WHAT THE TASK ASKS: Quote exactly the lines spanning from the top of the data below to the line that contains "immunohistochemical staining of", including both.

SUPPLIED ENTRIES:
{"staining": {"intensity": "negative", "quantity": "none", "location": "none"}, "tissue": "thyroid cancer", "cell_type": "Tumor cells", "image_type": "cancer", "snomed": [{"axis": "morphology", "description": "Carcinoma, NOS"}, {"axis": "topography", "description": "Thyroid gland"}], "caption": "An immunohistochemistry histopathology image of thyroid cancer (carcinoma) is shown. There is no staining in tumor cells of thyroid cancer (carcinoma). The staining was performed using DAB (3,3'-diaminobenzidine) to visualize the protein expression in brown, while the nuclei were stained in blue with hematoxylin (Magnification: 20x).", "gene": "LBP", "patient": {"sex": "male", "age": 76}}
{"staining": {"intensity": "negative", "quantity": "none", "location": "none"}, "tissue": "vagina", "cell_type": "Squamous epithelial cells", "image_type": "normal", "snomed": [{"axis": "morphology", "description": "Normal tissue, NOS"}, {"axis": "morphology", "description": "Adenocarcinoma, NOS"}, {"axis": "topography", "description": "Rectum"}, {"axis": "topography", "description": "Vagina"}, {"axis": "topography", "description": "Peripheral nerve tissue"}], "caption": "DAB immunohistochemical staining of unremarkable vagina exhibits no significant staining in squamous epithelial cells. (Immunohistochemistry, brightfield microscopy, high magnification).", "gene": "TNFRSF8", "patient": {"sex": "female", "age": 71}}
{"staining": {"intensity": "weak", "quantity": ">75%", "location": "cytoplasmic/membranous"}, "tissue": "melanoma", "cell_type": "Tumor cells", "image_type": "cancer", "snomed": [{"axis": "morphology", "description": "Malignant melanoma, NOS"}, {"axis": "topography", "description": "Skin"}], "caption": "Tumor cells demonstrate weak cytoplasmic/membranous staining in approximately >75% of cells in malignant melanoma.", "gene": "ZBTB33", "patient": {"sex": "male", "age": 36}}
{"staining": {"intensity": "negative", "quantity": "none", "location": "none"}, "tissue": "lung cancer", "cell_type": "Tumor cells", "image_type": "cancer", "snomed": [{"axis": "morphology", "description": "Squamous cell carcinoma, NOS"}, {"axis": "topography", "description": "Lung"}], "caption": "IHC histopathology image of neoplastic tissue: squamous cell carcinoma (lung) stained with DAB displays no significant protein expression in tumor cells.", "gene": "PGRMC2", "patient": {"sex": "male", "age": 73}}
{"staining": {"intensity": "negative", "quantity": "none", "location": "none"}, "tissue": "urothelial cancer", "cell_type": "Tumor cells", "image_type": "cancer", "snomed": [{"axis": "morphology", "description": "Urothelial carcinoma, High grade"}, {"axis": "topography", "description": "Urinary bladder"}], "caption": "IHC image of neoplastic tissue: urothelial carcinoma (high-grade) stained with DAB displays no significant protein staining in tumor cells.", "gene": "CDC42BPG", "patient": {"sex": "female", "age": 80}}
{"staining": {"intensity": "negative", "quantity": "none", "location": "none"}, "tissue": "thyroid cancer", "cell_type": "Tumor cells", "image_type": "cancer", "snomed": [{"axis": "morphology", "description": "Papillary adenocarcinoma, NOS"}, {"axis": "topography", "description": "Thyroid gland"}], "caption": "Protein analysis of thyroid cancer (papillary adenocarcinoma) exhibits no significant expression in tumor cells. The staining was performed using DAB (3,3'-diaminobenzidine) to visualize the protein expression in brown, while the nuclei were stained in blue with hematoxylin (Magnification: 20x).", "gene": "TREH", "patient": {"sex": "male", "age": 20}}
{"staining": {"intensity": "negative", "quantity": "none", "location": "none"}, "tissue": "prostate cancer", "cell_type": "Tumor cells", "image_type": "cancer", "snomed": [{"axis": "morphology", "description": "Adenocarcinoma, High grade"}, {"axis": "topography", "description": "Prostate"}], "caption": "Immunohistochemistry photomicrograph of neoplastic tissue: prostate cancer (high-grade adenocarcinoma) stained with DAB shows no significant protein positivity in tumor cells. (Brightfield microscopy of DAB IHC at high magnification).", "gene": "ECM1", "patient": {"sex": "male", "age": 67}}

SOLUTION TO THIS PROBLEM:
{"staining": {"intensity": "negative", "quantity": "none", "location": "none"}, "tissue": "thyroid cancer", "cell_type": "Tumor cells", "image_type": "cancer", "snomed": [{"axis": "morphology", "description": "Carcinoma, NOS"}, {"axis": "topography", "description": "Thyroid gland"}], "caption": "An immunohistochemistry histopathology image of thyroid cancer (carcinoma) is shown. There is no staining in tumor cells of thyroid cancer (carcinoma). The staining was performed using DAB (3,3'-diaminobenzidine) to visualize the protein expression in brown, while the nuclei were stained in blue with hematoxylin (Magnification: 20x).", "gene": "LBP", "patient": {"sex": "male", "age": 76}}
{"staining": {"intensity": "negative", "quantity": "none", "location": "none"}, "tissue": "vagina", "cell_type": "Squamous epithelial cells", "image_type": "normal", "snomed": [{"axis": "morphology", "description": "Normal tissue, NOS"}, {"axis": "morphology", "description": "Adenocarcinoma, NOS"}, {"axis": "topography", "description": "Rectum"}, {"axis": "topography", "description": "Vagina"}, {"axis": "topography", "description": "Peripheral nerve tissue"}], "caption": "DAB immunohistochemical staining of unremarkable vagina exhibits no significant staining in squamous epithelial cells. (Immunohistochemistry, brightfield microscopy, high magnification).", "gene": "TNFRSF8", "patient": {"sex": "female", "age": 71}}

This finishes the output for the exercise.